After initial on-the-ground tests in Nicaragua and Peru in 2010, Ballivian’s team contracted with the Gallup organization to conduct a six-month pilot study in Peru and Honduras that began in October 2011 and January 2012, respectively. Brightstar, a distributor for the wireless phone industry, donated 1,000 phones that were given to families that needed a phone to participate.

Gallup is running monthly surveys of 1,500 households and so far, the project has yielded some interesting findings.

While incentives such as free airtime appear to boost public interest in the mobile phone surveys, for example, the level of incentive (more versus less free airtime) has not. Participation can also vary significantly from one country to the next.
Results from the survey will be analyzed during summer 2012.

The plan is to scale up the mobile survey project to additional countries in Latin America and the Caribbean later in the year.

Mobile phone surveys will never replace comprehensive household surveys, but they can offer valuable information about what's happening at that moment in people's lives. How many meals did they have today? Has anybody in the family been sick. Were the kids able to attend school in the last week?

There is a definite need for new and inexpensive technology and methodology - especially in countries with significant poor populations, said Jaime Saavedra, director of the World Bank's Poverty Reduction & Equity group. While a typical Latin American country conducted eight annual household surveys in the past decade, he noted, African countries managed two.

An alternative to mobile phones: New methods for estimating poverty

As the push grows to get more timely information about human conditions, World Bank teams are also developing a new methodology to help them estimate consumption levels for years when no regular household surveys are conducted. The model, which uses complex formulas to predict data, is adjusted each time a new household survey is conducted to make sure the margin of error remains acceptable.

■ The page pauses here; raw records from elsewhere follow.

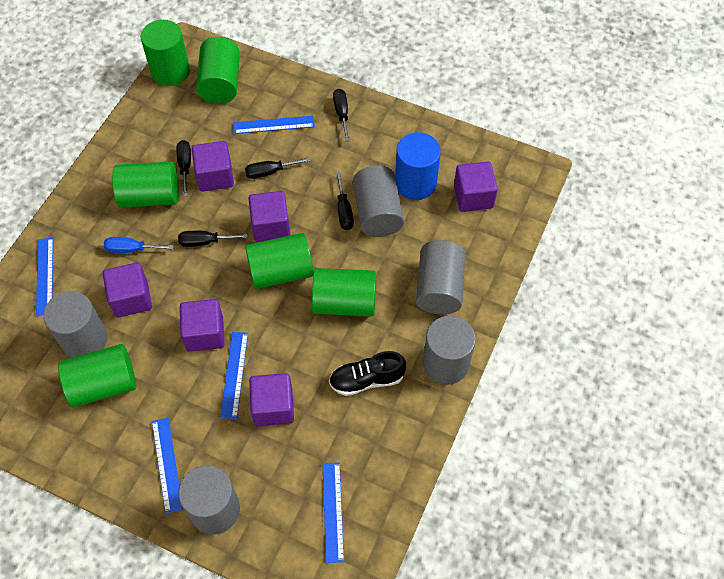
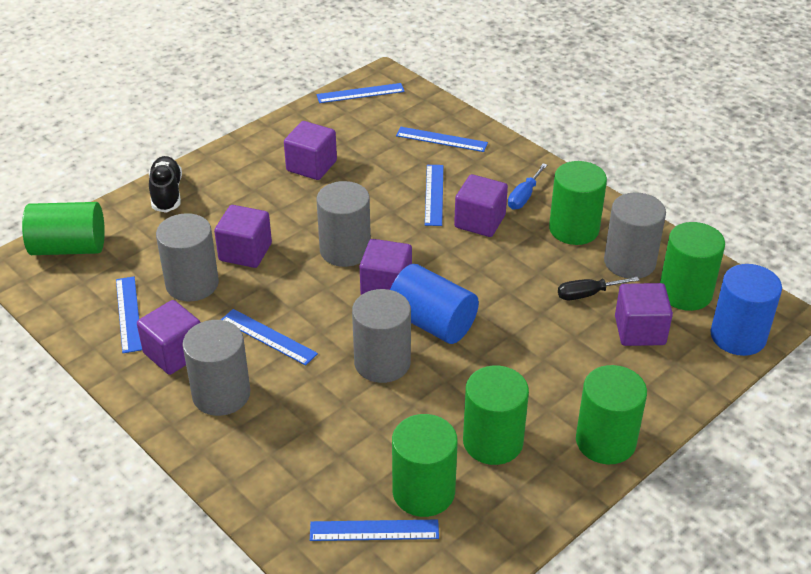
black screwdriver: [177,140,191,197] [178,231,248,247] [245,157,310,179] [333,89,350,141] [336,172,354,230] = 5 -> [558,277,640,300] = 1
blue cylinder: [395,132,441,200] = 1 -> [390,264,479,344] [710,264,782,356] = 2
blue ruler: [36,238,53,316] [152,418,183,514] [220,332,248,419] [234,116,315,134] [322,462,344,563] = 5 -> [116,276,142,353] [221,309,318,365] [310,520,439,541] [317,83,405,103] [396,127,488,152] [425,165,443,226] = 6

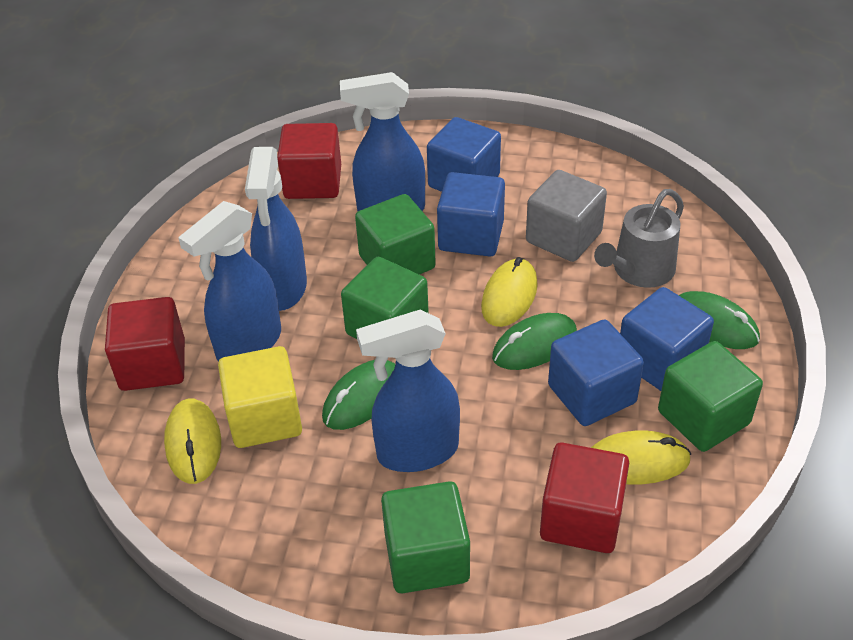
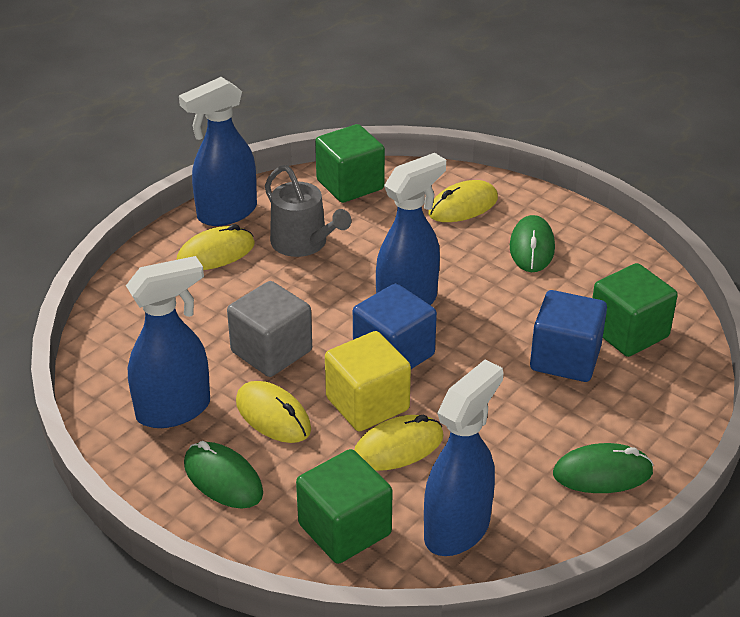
blue cube: [427,117,501,192] [437,172,505,256] [548,319,644,426] [620,287,714,391] = 4 -> [353,283,437,369] [530,290,607,382] = 2
green cube: [341,257,429,339] [355,194,436,275] [381,481,470,593] [658,341,763,452] = 4 -> [296,449,393,564] [315,124,385,203] [593,263,678,357] = 3
red cube: [105,297,185,391] [277,123,341,199] [540,443,629,553] = 3 -> none = 0
yellow mouse: [164,399,221,484] [481,257,538,327] [591,430,691,484] = 3 -> [176,224,255,270] [236,381,311,443] [354,415,444,471] [428,180,498,222] = 4

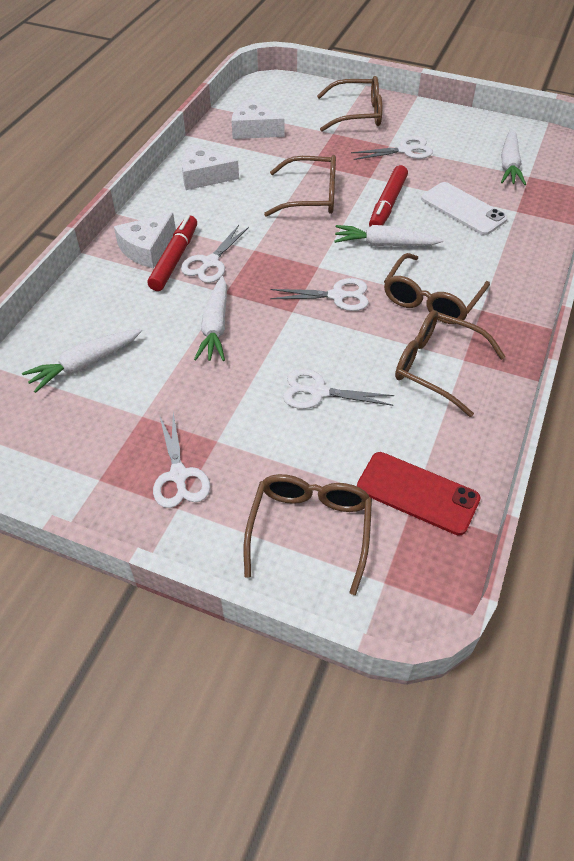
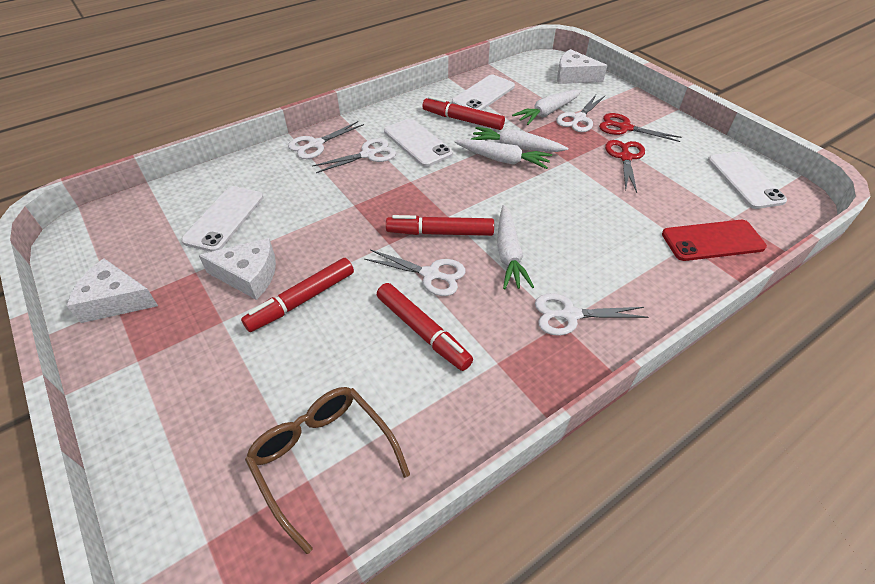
brown glasses: [244,474,372,595] [264,155,336,217] [317,76,382,132] [384,253,490,324] [395,310,505,417] = 5 -> [245,387,410,554] = 1
red marker: [147,215,197,291] [369,165,408,227] = 2 -> [241,258,354,332] [377,283,473,371] [386,215,494,236] [422,96,505,130] = 4
red scissors: none = 0 -> [599,113,681,142] [605,140,645,193] = 2
white phone: [421,182,508,235] = 1 -> [181,186,263,252] [384,118,453,167] [452,75,515,111] [708,152,787,209] = 4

This high-frequency, or “proxy,” survey methodology was tested in Bangladesh in 2011. The country was chosen for the project because it conducts regular household surveys only every five years, and because the World Bank economist spearheading the methodology, Nobuo Yoshida, already had a good working relationship with officials in Bangladesh.

Yoshida said he’s comfortable with the results from the Bangladesh pilot project, and that he will share them with government officials in Dhaka in June. If the meeting goes well, the the government of Bangladesh will incorporate the new methodology in its National Strategy of Developing Statistics, making it part of its regular country monitoring process.

“Our method may not be perfect, but there are other methods out there that also have shortcomings, including the fact that they are more expensive and time-consuming,” Yoshida said. “We’re using existing data so in that sense, this is very cost-effective.”

Yoshida’s hope is that the proxy survey methodology, as well as surveys using mobile phones and other innovative technology, will benefit nations as they seek to measure poverty in a timely manner. The ultimate goal for poverty economists such as Giugale, Ballivian and Yoshida is to help governments improve human conditions for their citizens in a world where nearly 1.3 billion people still live in desperate poverty.